# Notebook to preprocess the meteo data.
Source: [Open Meteo](https://open-meteo.com/)

We preprocess the data since it won't be changed and we do not want to trigger the API unnecessarily.

In [1]:
import pandas as pd
import requests
import json

City coordinates we are interested in. (longitude, latitude)

In [2]:
city_coords = {
    "london": [-0.118092, 51.509865],
    "berlin": [13.404954, 52.520008],
    "amsterdam": [4.899431, 52.379189],
    "paris": [2.349014, 48.864716],
    "rome": [12.496366, 41.902782],
    "barcelona": [2.154007, 41.390205],
    "budapest": [19.040236, 47.497913],
    "athens": [23.727539, 37.983810],
    "lisbon": [-9.142685, 38.736946],
    "vienna": [16.363449, 48.210033],
}

## 1. Fetch daily precipitation hours for the whole year of 2022

In [3]:
base_url = "https://archive-api.open-meteo.com/v1/archive"

cities = []
days = []
rain_hours = []

for city in city_coords:
    params = {
        "latitude": city_coords[city][1],
        "longitude": city_coords[city][0],
        "start_date": "2022-01-01",
        "end_date": "2022-12-31",
        "daily": "precipitation_hours",
        "timezone": "Europe/Berlin",
    }

    response = requests.get(base_url, params=params)
    raw_data = response.json()

    cities.append(city)
    days.append(raw_data['daily']['time'])
    rain_hours.append(raw_data['daily']['precipitation_hours'])

df_all = pd.DataFrame({
    'city': cities,
    'days': days,
    'rain_hours': rain_hours,
})

» **Exercise data**
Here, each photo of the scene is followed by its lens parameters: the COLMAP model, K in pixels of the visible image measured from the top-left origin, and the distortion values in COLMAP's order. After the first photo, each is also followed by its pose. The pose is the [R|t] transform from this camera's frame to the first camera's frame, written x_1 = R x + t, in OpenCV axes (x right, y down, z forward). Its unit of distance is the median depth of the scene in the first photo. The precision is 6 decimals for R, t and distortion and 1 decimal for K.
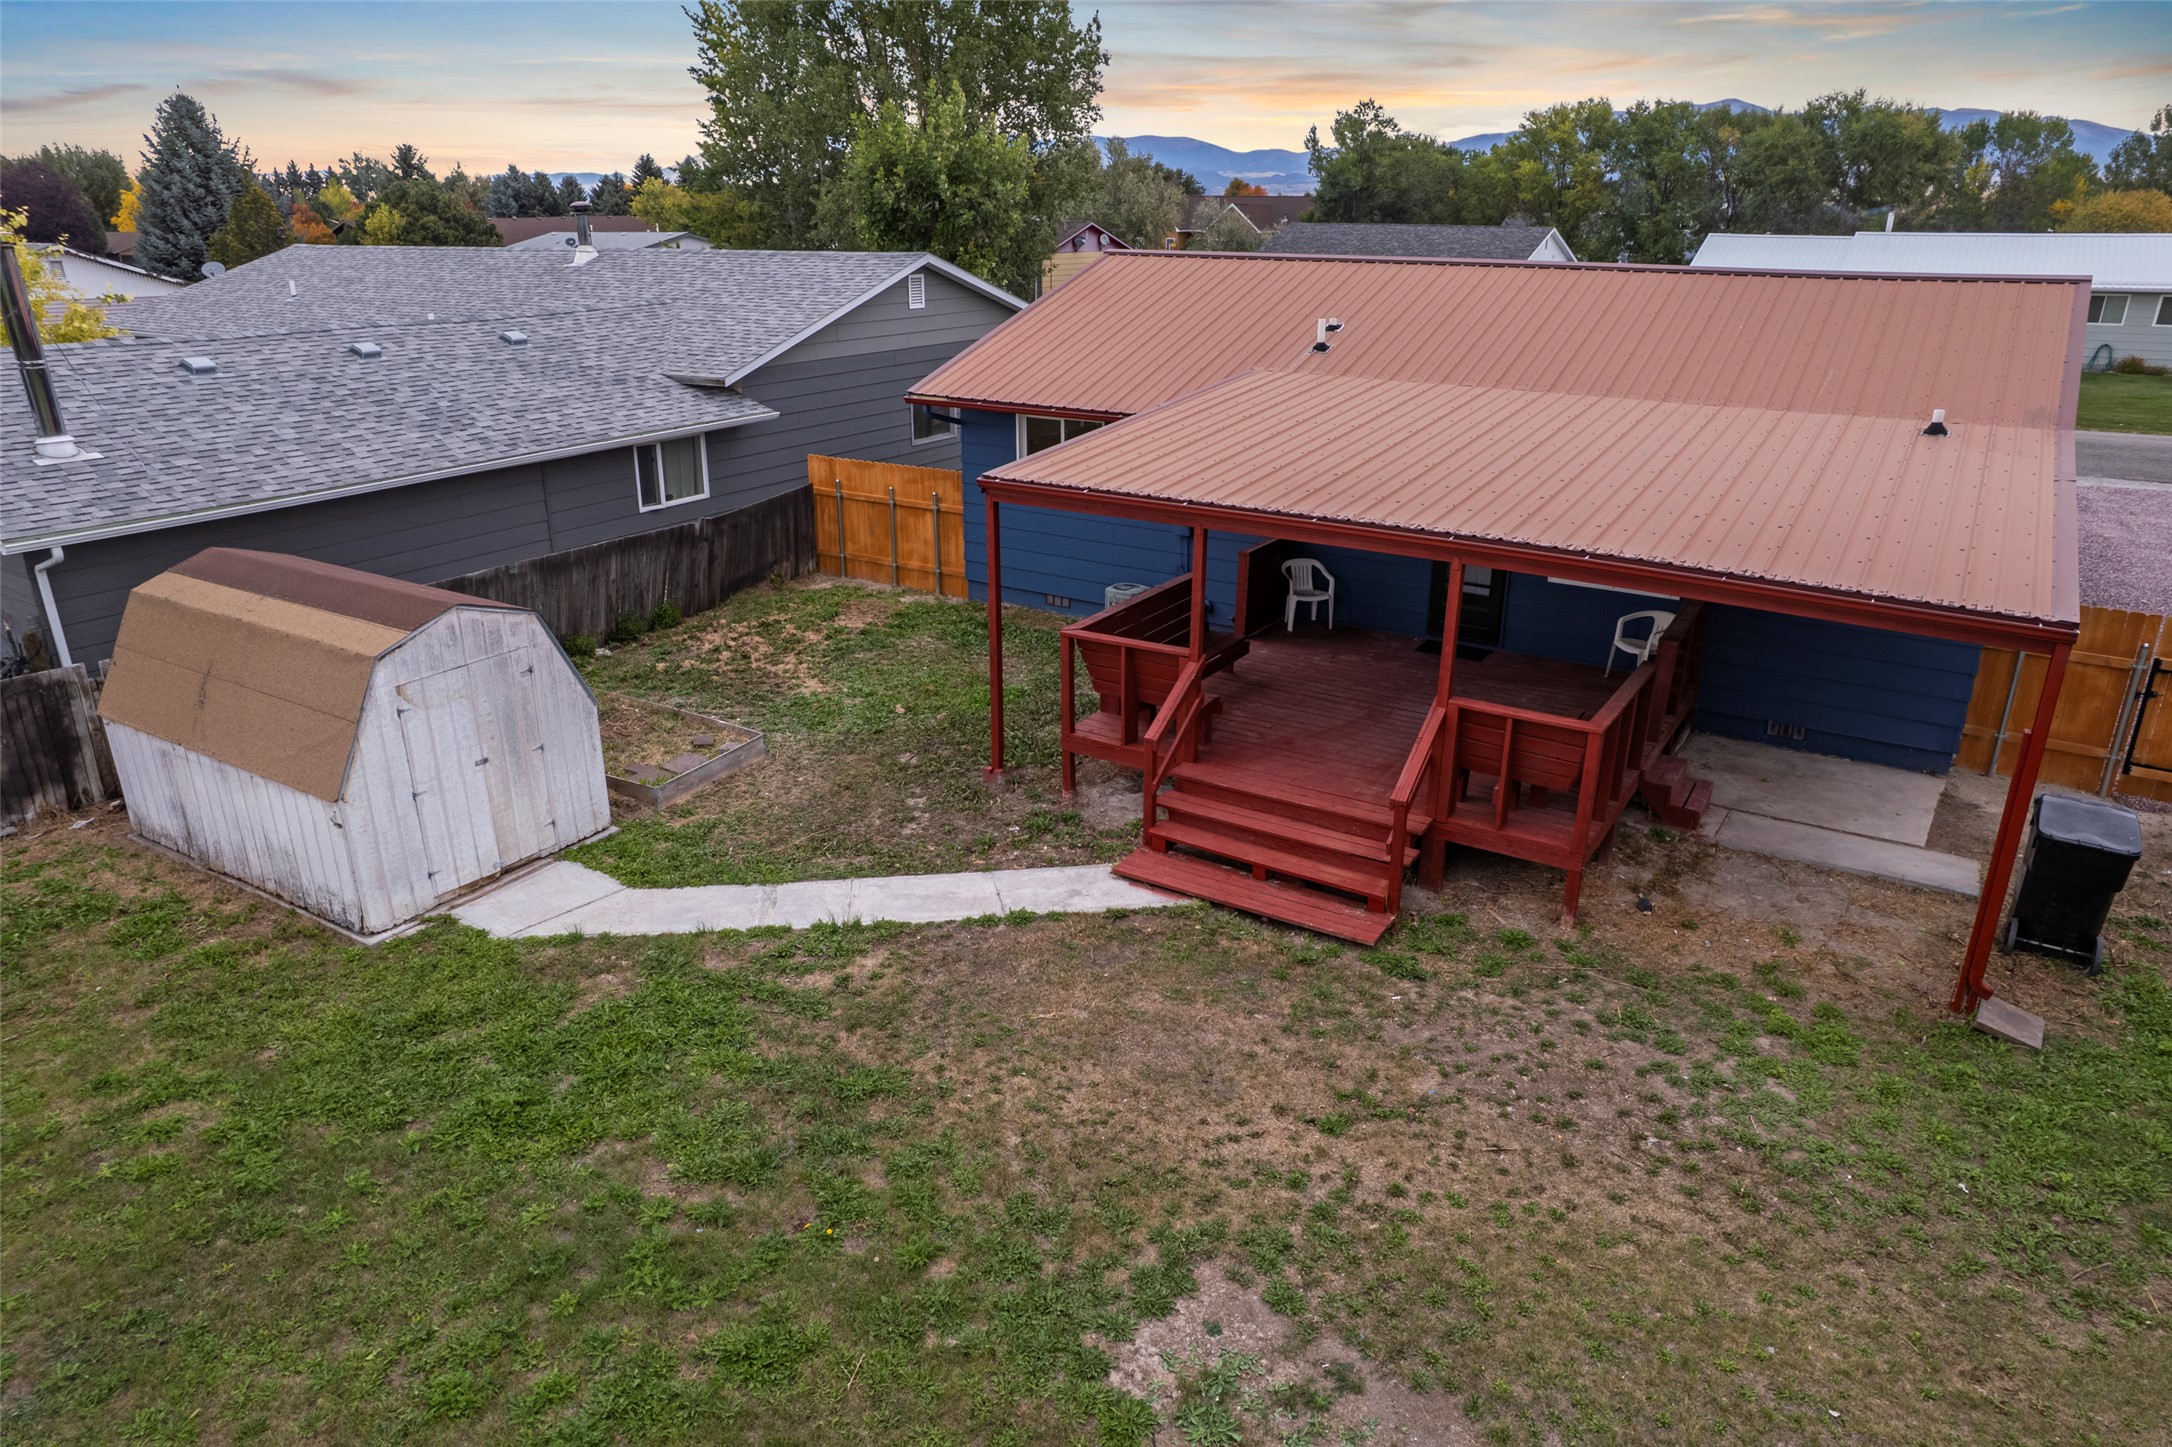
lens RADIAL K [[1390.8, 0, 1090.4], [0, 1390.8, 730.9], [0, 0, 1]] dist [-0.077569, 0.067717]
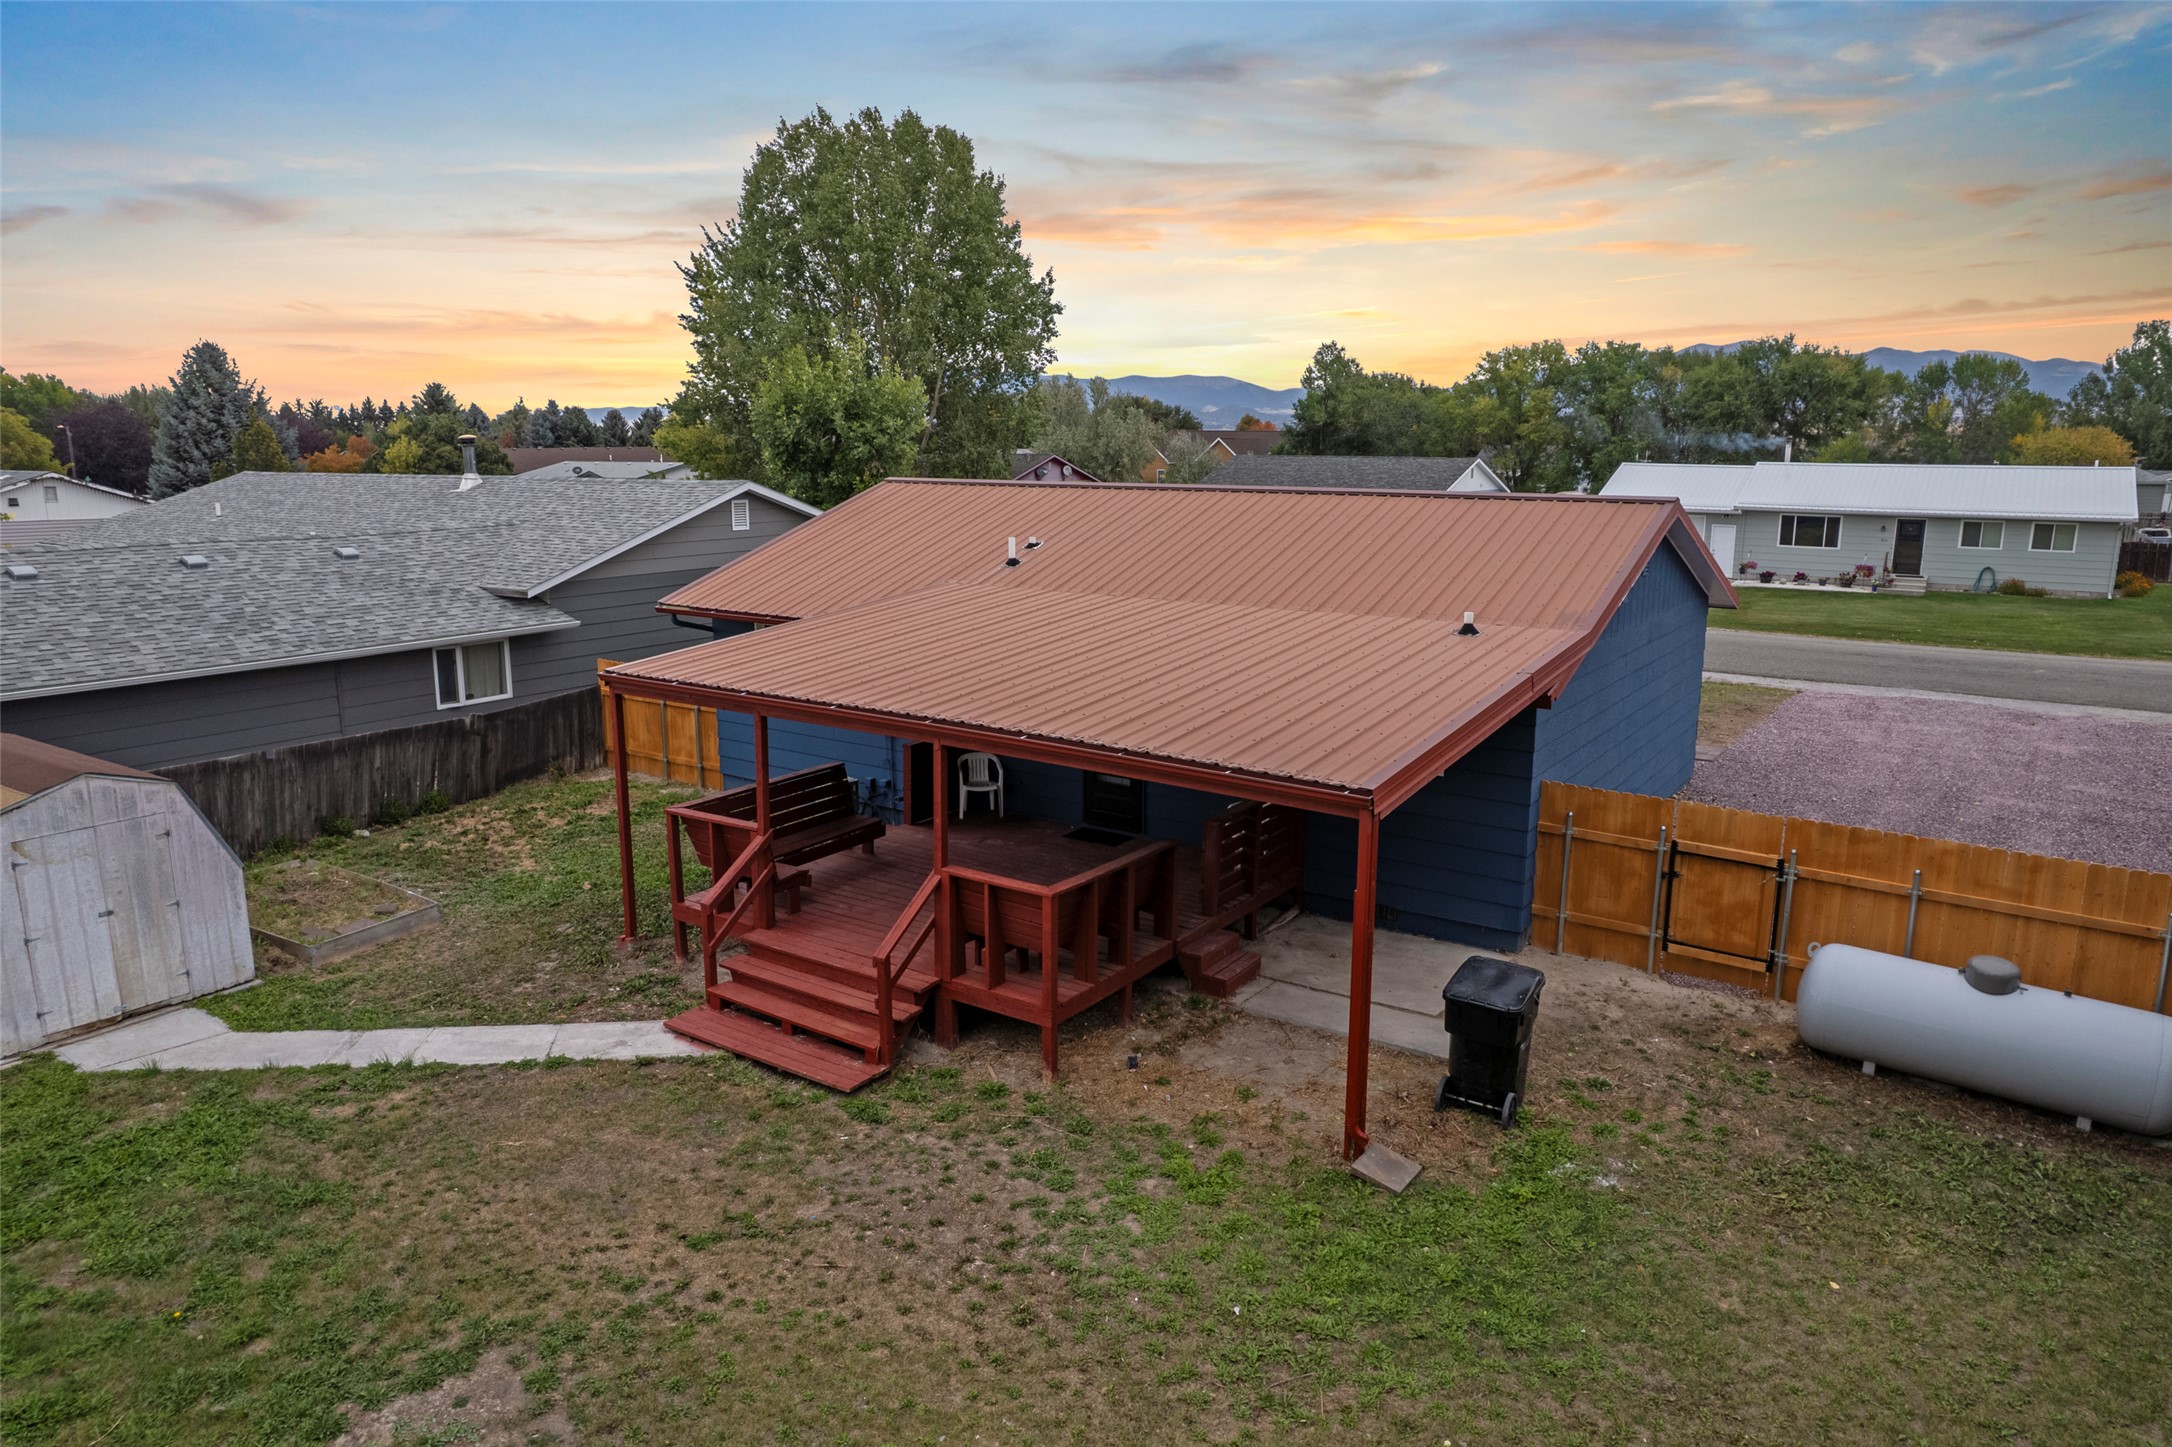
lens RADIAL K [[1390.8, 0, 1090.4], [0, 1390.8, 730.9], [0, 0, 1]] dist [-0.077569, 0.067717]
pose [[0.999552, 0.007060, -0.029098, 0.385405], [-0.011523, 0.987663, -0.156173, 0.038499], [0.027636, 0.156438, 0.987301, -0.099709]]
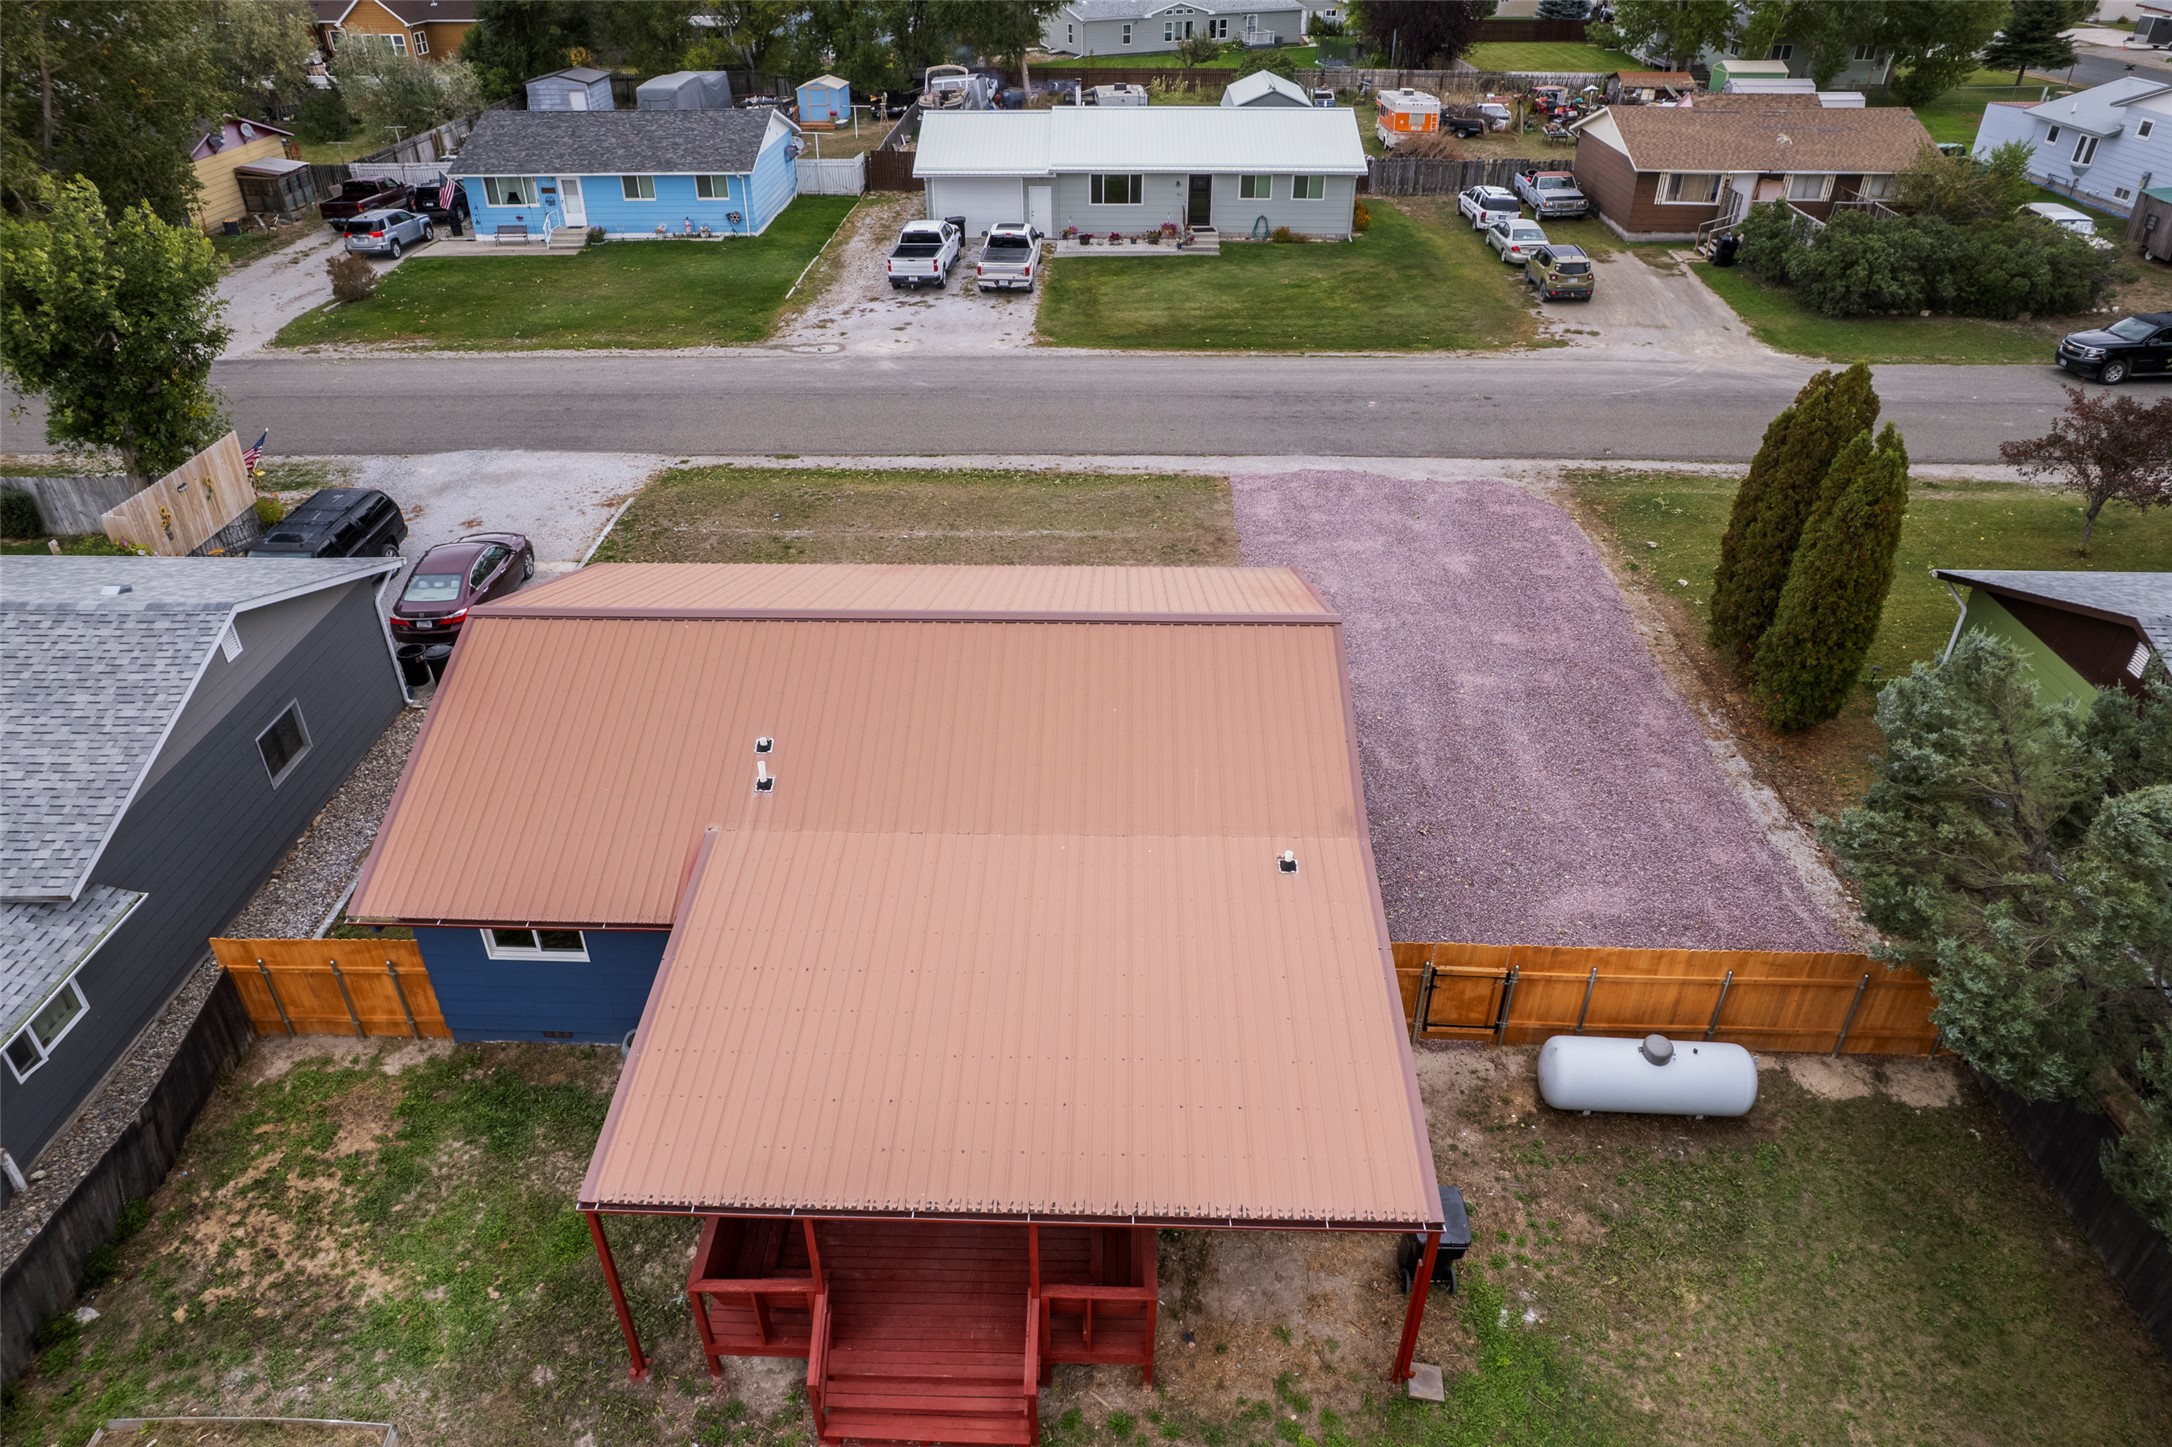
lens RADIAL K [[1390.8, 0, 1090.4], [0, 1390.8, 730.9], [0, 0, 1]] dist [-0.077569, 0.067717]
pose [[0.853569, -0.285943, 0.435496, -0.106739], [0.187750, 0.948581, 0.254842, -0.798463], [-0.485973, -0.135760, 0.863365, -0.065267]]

» **Work order**
Repeat the part of the weather-data notebook that begins with the words "response = requests.get(base_url, params=params)" and stops after "rain_hours.append(raw_data['daily']['precipitation_hours'])".

» **Written solution**
response = requests.get(base_url, params=params)
    raw_data = response.json()

    cities.append(city)
    days.append(raw_data['daily']['time'])
    rain_hours.append(raw_data['daily']['precipitation_hours'])